Done, without errors.
My next step is to upgrade the Polymer library to verify that (hopefully) nothing breaks. For the book, I have left Polymer unconstrained in Bower:
{
  "name": "hello-you",
  // ...
  "dependencies": {
    "polymer": ">0.0"
  }
}
So a simple bower update gets me to Polymer 0.8:
$ bower update
...
polymer#0.8.0 bower_components/polymer
├── core-component-page#0.5.5
└── webcomponentsjs#0.6.0

webcomponentsjs#0.6.0 bower_components/webcomponentsjs
With that, I re-run my tests and find… that two tests are now failing:
chrome 41                Beginning tests via http://localhost:42253/polymer/test/index.html?cli_browser_id=0
chrome 41                ✖ index.html » <hello-you> » element content » has a shadow DOM

  expected null to not equal null
    <unknown> at   Context.<anonymous> at /polymer/test/index.js:10:0

chrome 41                ✖ index.html » <hello-you> » clicking » randomly changes the title's color

  Cannot read property 'querySelector' of null
    <unknown> at   Context.<anonymous> at /polymer/test/index.js:44:0

chrome 41                Tests failed: 2 failed tests
Test run ended in failure: 2 failed tests

chrome 41 (0/0/2)                     
2 failed tests
At first, I suspect that there is a newer version of the web-component-tester that I need for Polymer 0.8. Then I take a closer look a the 0.8 Migration Guide and… wow. I am in some serious trouble with 0.8. Not only has the API completely changed, but many of the core concepts that have been baked in to Polymer for nearly two years have changed. Shady DOM? Ouch.

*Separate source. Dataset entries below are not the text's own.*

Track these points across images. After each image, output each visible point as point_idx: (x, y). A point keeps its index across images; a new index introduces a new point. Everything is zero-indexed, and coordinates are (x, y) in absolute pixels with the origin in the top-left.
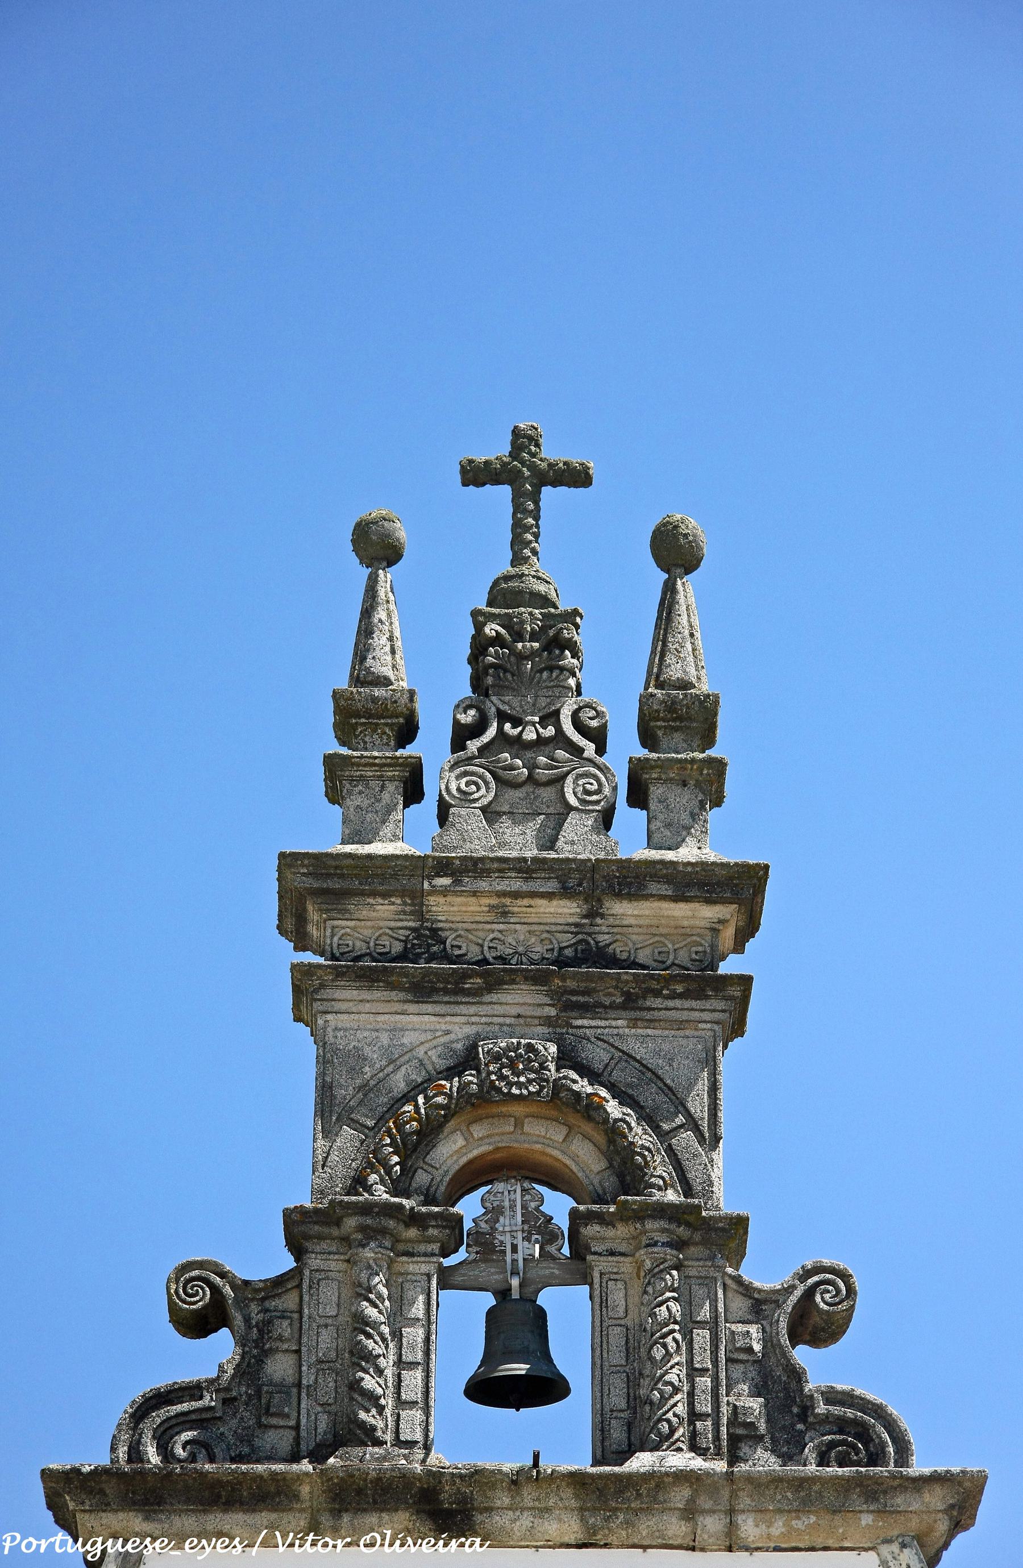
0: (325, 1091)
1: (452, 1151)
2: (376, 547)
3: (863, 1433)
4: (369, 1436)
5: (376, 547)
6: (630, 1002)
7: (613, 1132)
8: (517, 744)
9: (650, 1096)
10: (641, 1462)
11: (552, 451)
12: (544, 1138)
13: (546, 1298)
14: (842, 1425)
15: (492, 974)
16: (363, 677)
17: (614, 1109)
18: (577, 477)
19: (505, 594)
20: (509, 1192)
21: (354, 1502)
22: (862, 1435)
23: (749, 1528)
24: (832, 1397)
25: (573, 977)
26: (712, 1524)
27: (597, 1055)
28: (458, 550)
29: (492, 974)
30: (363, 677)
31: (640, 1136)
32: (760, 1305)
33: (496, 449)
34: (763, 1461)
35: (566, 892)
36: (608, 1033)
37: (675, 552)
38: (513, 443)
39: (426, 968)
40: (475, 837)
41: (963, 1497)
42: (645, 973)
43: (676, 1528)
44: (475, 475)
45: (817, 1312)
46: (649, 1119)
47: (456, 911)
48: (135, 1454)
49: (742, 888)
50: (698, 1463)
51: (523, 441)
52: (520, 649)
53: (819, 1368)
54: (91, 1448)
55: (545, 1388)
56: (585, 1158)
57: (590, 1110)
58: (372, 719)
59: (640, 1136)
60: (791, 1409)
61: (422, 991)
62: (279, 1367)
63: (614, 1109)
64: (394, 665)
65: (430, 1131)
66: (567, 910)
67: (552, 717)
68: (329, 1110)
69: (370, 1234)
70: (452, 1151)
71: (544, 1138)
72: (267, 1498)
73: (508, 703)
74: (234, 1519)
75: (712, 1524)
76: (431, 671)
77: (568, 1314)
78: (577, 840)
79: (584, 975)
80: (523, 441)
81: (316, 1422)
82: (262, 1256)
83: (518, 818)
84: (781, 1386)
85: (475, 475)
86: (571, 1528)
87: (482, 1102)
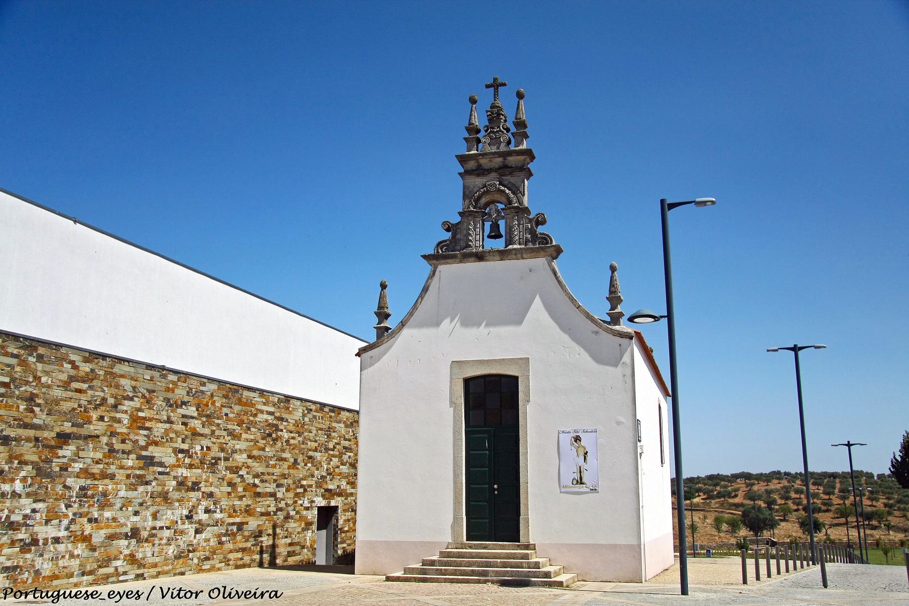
0: (464, 192)
1: (483, 201)
2: (473, 101)
3: (545, 239)
4: (470, 246)
5: (473, 101)
6: (511, 174)
7: (507, 195)
8: (493, 132)
9: (514, 189)
10: (510, 247)
11: (500, 81)
12: (497, 197)
13: (499, 222)
14: (542, 238)
15: (490, 171)
16: (470, 124)
17: (507, 191)
18: (505, 85)
19: (493, 106)
20: (492, 206)
21: (466, 257)
22: (546, 239)
23: (525, 256)
24: (541, 234)
25: (501, 171)
26: (519, 256)
27: (506, 183)
28: (486, 98)
29: (490, 171)
30: (470, 124)
31: (512, 195)
32: (530, 221)
33: (491, 81)
34: (530, 245)
35: (500, 156)
36: (507, 179)
37: (520, 96)
38: (825, 475)
39: (480, 171)
40: (488, 149)
41: (558, 251)
42: (515, 168)
43: (514, 257)
44: (488, 86)
45: (540, 221)
46: (513, 193)
47: (484, 161)
48: (438, 252)
49: (529, 153)
50: (519, 247)
51: (495, 79)
52: (495, 115)
53: (540, 229)
54: (431, 251)
55: (500, 236)
56: (504, 199)
57: (504, 192)
58: (473, 130)
59: (512, 195)
60: (535, 237)
61: (478, 175)
62: (458, 236)
63: (507, 191)
64: (476, 121)
65: (479, 198)
66: (501, 159)
67: (499, 127)
68: (465, 197)
69: (470, 215)
70: (483, 201)
71: (497, 197)
72: (453, 257)
73: (492, 125)
74: (449, 261)
75: (519, 256)
76: (480, 120)
77: (502, 224)
78: (503, 148)
79: (504, 170)
80: (495, 79)
81: (463, 244)
82: (456, 219)
83: (494, 145)
84: (533, 232)
85: (488, 86)
86: (499, 258)
87: (487, 192)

With not _too_ much effort, I am able to get my very simple element migrated to 0.8 and the tests passing again. But I need to give some very serious consideration to how I plan to handle 0.8 in the book. Given that it is only a preview release at this point, I may push to get the latest version of the book done sooner rather than later then deal with the repercussions of 0.8 after the new API stabilizes. Ugh. And I was having such a nice time with web-component-tester.


Day #21

1 comment:

  1. Thanks! Your click example really helped. I have a button that, when clicked, initiates an ajax call, which seems to fail immediately when I test it in Chrome. The Timing tab says "stalled". Any idea how I fix that in web-component-tester?